══ BRANO DI LETTURA ══
È proprio così, lo accennavo anche nella mia risposta precedente, questo album non è solo un oggetto nelle mani di un ascoltatore passivo ma qualcosa di vivo e che vuole dialogare e interagire con chi lo ha fra le mani, può diventare una pratica o sollecitare a fare pratica condivisa. Suggerirei di aprire prima il libro, leggere le istruzioni per l’ascolto, riporlo di fianco a sé per finire di sfogliarlo dopo l’ascolto, o di sfogliarlo durante l’ascolto se proprio si vuole seguire un viaggio sia sonoro che visivo. Infatti il libro segue la stessa drammaturgia del suono, e a loro volta entrambi seguono quella del mio Ritual dal vivo, in cui mi immagino questa creatura (Iddu) che dalla Grotta Di Eolo lentamente sale sul vulcano e che quindi dalle profondità della terra e del magma esce all’aria aperta, dall’oscuro alla luce.
Credi possa essere fonte di ispirazione, rispetto all’isola e rispetto alla pratica artistica, promuovendo quindi un’azione nelle ascoltatrici e negli ascoltatori?
È esattamente così, chi ha voglia di mettersi in gioco praticamente può attuare un proprio ritual mentre lo ascolta.
Embrace The Darkness è nato dopo un periodo travagliato di salute per una brutta malattia. Quanto questo percorso ha scatenato il lavoro o lo ha direzionato? È una diretta emanazione, uno sfogo, un percorso autoterapico oppure altro ancora?
═══
══ DATI FORNITI ══
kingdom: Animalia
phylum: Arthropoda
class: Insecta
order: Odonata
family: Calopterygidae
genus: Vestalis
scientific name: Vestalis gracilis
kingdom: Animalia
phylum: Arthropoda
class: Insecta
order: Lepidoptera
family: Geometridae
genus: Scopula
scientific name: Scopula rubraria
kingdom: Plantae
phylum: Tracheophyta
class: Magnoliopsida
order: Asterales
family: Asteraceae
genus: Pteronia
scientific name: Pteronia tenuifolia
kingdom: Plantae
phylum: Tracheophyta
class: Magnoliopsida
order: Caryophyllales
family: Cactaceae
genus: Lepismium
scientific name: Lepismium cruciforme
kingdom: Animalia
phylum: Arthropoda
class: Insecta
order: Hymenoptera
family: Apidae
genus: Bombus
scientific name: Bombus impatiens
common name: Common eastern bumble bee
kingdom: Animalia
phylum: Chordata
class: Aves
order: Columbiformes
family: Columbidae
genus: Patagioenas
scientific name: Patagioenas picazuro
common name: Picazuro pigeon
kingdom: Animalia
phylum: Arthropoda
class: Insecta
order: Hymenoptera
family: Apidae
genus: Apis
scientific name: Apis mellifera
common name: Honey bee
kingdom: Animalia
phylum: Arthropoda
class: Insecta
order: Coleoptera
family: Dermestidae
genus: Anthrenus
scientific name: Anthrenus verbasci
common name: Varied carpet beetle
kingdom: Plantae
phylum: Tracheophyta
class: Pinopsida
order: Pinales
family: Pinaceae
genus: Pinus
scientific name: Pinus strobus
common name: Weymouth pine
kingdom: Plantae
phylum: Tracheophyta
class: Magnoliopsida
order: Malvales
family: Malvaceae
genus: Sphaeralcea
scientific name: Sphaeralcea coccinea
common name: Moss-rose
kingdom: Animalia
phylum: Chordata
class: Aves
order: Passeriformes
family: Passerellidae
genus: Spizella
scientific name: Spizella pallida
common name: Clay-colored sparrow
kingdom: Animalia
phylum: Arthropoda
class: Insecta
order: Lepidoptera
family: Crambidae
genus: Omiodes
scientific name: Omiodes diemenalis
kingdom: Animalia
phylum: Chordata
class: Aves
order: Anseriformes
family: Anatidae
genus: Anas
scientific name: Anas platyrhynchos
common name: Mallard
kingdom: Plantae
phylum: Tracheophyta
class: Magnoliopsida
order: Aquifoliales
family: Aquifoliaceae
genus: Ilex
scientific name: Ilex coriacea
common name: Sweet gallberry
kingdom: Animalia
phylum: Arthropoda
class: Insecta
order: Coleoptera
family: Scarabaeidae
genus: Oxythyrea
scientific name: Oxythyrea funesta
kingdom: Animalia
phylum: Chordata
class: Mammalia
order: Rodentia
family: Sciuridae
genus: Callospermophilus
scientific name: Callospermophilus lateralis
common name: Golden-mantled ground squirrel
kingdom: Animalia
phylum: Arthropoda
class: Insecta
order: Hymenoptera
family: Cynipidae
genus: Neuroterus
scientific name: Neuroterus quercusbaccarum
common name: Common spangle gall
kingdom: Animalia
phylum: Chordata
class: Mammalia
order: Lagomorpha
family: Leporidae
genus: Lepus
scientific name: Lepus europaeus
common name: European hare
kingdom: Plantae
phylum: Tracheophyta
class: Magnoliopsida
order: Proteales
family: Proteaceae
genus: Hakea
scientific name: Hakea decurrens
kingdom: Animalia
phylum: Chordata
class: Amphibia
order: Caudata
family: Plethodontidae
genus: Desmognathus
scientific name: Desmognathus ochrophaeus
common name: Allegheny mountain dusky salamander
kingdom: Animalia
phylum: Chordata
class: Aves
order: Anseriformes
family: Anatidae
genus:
═══
**ATTIVITÀ DA SVOLGERE**
- 1) Risponda alle seguenti domande sul brano di lettura.
(a) Da quale luogo parte la creatura Iddu per salire sul vulcano?
(b) Che cosa può attuare durante l'ascolto chi ha voglia di mettersi in gioco praticamente?
(c) Dopo quale periodo è nato Embrace The Darkness?
- 2) Prosegua il brano di lettura sull'album Embrace The Darkness, partendo dalla domanda con cui termina.
I record costituiscono materiale distinto dal brano di lettura.

**RISULTATI**
- 1)
(a) Dalla Grotta Di Eolo.
(b) Un proprio ritual.
(c) Dopo un periodo travagliato di salute per una brutta malattia.

- 2)
L’album esce esattamente due anni dopo l’inizio di questo mio periodo complesso, non ho scelto a caso la data, o meglio il periodo della sua uscita. L’idea è cercare di portare nuovi ricordi positivi in date che ricordano solo sofferenza. Purtroppo non ho avuto una sola malattia, ma due differenti malattie gravi a distanza ravvicinata, non mi imbarazzo a dirne il nome, perché mi sembra che nel mondo musicale o artistico, ma forse nella società odierna, si debba sempre nascondere le proprie fragilità. Io ho avuto un tumore al seno per cui sono tuttora in un percorso oncologico e a dicembre del 2022 ho avuto anche un’encefalite, le cui cause sono ancora oscure, che mi ha portato a un coma indotto e a una lunga ospedalizzazione, oltre che a un lungo periodo di degenza di cui sto vedendo la fine solo ora.
Questo percorso ha direzionato il lavoro, l’ha reso più denso e veritiero, l’idea era già nata ma ha preso vita e forma successivamente nel periodo più difficile.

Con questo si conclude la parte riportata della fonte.